Job:
Please reproduce exactly the lines from the start of the records through the one containing "(178, 299) none", and nothing more.

Detected change data:
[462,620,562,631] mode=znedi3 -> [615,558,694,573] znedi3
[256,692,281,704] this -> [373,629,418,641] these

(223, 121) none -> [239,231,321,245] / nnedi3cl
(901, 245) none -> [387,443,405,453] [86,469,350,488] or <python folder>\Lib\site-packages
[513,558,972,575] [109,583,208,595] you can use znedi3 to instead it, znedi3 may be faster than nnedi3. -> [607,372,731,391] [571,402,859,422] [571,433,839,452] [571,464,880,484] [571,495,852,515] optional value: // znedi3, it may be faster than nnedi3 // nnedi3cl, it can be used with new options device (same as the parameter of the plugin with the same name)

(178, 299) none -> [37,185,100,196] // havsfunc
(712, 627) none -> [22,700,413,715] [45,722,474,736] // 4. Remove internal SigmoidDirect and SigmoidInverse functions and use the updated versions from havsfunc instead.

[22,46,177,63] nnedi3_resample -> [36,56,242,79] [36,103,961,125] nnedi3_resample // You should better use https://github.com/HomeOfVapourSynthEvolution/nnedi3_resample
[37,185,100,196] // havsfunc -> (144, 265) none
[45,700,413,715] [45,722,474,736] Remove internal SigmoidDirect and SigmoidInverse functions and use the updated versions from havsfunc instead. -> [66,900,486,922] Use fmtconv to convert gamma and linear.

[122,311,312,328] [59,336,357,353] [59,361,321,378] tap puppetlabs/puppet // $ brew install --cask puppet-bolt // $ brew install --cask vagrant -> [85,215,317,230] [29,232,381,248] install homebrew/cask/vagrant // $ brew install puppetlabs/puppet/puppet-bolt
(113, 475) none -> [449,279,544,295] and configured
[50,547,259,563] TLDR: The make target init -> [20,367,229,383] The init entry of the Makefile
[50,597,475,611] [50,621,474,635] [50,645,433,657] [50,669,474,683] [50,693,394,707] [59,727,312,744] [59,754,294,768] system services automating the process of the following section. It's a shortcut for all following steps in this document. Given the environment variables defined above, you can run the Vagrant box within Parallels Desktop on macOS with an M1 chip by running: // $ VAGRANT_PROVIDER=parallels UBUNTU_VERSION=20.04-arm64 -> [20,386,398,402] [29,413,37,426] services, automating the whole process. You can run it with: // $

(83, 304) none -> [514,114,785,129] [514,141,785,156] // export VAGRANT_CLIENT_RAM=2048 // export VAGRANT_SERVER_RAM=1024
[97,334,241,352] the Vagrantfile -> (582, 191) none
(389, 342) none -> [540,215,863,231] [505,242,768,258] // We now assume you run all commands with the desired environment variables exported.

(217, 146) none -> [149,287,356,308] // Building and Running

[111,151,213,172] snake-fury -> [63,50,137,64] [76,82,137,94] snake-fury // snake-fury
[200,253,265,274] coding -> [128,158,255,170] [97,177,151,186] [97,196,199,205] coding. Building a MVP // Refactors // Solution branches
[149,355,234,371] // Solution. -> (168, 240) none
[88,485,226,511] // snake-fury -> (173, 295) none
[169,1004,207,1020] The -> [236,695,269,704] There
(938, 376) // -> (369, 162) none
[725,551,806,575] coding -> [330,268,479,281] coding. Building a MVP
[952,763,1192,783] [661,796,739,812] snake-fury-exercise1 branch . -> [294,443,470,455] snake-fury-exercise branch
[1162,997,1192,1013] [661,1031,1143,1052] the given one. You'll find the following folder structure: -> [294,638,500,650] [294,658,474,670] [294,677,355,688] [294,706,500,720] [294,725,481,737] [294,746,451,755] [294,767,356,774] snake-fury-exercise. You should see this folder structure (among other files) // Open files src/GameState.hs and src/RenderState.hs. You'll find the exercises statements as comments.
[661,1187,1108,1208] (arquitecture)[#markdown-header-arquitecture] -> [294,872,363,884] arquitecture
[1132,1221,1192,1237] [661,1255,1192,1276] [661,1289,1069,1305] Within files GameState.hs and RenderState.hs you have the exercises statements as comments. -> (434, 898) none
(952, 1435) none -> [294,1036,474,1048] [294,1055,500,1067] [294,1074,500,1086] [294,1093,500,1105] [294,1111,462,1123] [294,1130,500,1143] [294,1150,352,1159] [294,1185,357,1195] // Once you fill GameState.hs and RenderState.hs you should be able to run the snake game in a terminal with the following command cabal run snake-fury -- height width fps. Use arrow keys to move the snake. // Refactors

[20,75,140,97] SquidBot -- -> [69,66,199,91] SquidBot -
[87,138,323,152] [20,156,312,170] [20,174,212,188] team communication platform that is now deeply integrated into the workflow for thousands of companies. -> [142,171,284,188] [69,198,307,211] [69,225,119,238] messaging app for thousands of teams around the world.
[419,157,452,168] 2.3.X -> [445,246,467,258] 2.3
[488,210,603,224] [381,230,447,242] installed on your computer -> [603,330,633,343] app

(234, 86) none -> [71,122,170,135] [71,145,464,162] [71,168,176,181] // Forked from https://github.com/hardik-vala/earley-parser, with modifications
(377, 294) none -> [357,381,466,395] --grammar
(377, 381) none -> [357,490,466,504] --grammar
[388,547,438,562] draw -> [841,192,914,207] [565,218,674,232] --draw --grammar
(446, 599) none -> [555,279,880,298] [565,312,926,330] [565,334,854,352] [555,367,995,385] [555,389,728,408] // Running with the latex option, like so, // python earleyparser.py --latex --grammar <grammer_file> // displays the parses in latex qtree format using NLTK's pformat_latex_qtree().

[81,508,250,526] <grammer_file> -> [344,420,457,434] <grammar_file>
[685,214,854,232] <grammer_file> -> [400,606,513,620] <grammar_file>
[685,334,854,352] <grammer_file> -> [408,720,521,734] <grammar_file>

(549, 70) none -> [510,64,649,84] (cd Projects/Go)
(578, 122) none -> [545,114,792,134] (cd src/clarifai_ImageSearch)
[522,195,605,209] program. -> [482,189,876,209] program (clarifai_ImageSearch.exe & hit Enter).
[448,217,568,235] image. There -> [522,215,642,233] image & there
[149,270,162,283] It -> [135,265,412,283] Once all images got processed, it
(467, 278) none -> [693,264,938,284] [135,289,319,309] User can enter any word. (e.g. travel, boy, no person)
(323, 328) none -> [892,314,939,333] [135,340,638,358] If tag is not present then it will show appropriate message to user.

Result below:
[462,620,562,631] mode=znedi3 -> [615,558,694,573] znedi3
[256,692,281,704] this -> [373,629,418,641] these

(223, 121) none -> [239,231,321,245] / nnedi3cl
(901, 245) none -> [387,443,405,453] [86,469,350,488] or <python folder>\Lib\site-packages
[513,558,972,575] [109,583,208,595] you can use znedi3 to instead it, znedi3 may be faster than nnedi3. -> [607,372,731,391] [571,402,859,422] [571,433,839,452] [571,464,880,484] [571,495,852,515] optional value: // znedi3, it may be faster than nnedi3 // nnedi3cl, it can be used with new options device (same as the parameter of the plugin with the same name)

(178, 299) none -> [37,185,100,196] // havsfunc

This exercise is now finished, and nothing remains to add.